Exercises →
1. According to the passage on sand dune phacelia, how many sites was the species counted at in 1995?
2. Decide whether each statement agrees with the passage on sand dune phacelia: (a) The flowers are pollinated by hummingbirds. (b) The leaves can reach 12 centimeters in length. (c) European beachgrass was once planted to stabilize the sand dunes.
3. Output the part of the passage on sand dune phacelia that begins at the words "- Conservation status: G2" and stops after "whiskery protruding stamens.".

Source passage →

····················

Scientific classification
- Kingdom: Plantae
- Clade: Tracheophytes
- Clade: Angiosperms
- Clade: Eudicots
- Clade: Asterids
- Order: Boraginales
- Family: Hydrophyllaceae
- Genus: Phacelia
- Species: P. argentea
- Binomial name: Phacelia argentea A.Nelson & J.F.Macbr.

= Phacelia argentea =

- Genus: Phacelia
- Species: argentea
- Authority: A.Nelson & J.F.Macbr.
- Conservation status: G2

Species of plant

Phacelia argentea is a rare species of phacelia known by the common names sand dune phacelia and silvery phacelia. It is native to the coastline of southwestern Oregon and far northwestern California, where it was counted at a total of 33 sites in 1995. It is the only phacelia species endemic to coastal sand dune habitat, an ecosystem which is altered and declining in the area.

This is a hairy, fleshy perennial herb growing prostrate or upright to a maximum length near 45 centimeters. The leaves are thick and coated in long, straight, silvery hairs. They are roughly oval, pointed or rounded at the tips, and up to 12 centimeters long. The inflorescence is an array of one-sided coiling cymes of many bell-shaped flowers each about half a centimeter long. The flower is white or cream with whiskery protruding stamens.

The flowers are pollinated by honey bees, bumble bees, and a local native leafcutter bee (Anthidium palliventre).

A main threat to this rare species is the presence of the introduced non-native European beachgrass (Ammophila arenaria), which was once planted to stabilize the sand dunes and now dominates.

····················

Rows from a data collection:
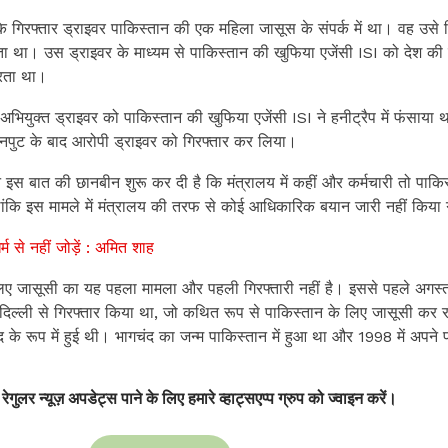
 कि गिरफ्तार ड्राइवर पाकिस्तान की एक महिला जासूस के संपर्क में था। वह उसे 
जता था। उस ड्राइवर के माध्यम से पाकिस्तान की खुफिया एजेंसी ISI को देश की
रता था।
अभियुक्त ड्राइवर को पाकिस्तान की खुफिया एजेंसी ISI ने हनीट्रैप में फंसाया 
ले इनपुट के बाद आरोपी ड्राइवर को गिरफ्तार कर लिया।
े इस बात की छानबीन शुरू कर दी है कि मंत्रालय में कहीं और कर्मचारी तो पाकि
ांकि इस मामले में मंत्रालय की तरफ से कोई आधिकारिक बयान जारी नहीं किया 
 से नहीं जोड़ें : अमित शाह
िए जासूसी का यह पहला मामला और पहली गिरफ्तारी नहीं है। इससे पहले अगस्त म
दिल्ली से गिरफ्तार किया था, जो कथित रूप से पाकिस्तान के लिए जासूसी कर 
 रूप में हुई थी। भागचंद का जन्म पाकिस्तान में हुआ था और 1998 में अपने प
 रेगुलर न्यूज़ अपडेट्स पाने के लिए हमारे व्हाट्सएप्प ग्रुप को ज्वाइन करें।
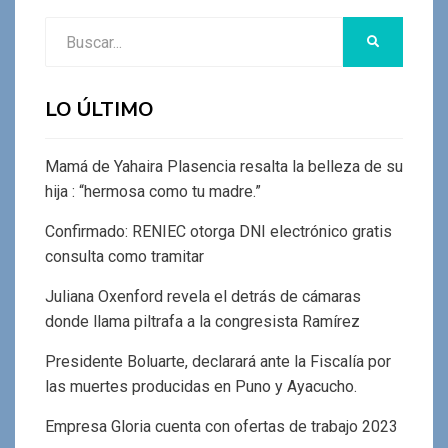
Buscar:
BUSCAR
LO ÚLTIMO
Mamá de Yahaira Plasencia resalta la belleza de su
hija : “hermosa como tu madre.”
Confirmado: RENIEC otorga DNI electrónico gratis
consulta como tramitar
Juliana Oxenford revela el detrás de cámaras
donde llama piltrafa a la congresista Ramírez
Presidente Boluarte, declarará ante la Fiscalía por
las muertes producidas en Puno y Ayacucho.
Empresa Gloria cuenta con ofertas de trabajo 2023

····················

Outputs in order →
1. 33 sites.

2.
(a) No: "The flowers are pollinated by honey bees, bumble bees, and a local native leafcutter bee (Anthidium palliventre)."
(b) Yes: "up to 12 centimeters long"
(c) Yes: "which was once planted to stabilize the sand dunes and now dominates"

3.
- Conservation status: G2

Species of plant

Phacelia argentea is a rare species of phacelia known by the common names sand dune phacelia and silvery phacelia. It is native to the coastline of southwestern Oregon and far northwestern California, where it was counted at a total of 33 sites in 1995. It is the only phacelia species endemic to coastal sand dune habitat, an ecosystem which is altered and declining in the area.

This is a hairy, fleshy perennial herb growing prostrate or upright to a maximum length near 45 centimeters. The leaves are thick and coated in long, straight, silvery hairs. They are roughly oval, pointed or rounded at the tips, and up to 12 centimeters long. The inflorescence is an array of one-sided coiling cymes of many bell-shaped flowers each about half a centimeter long. The flower is white or cream with whiskery protruding stamens.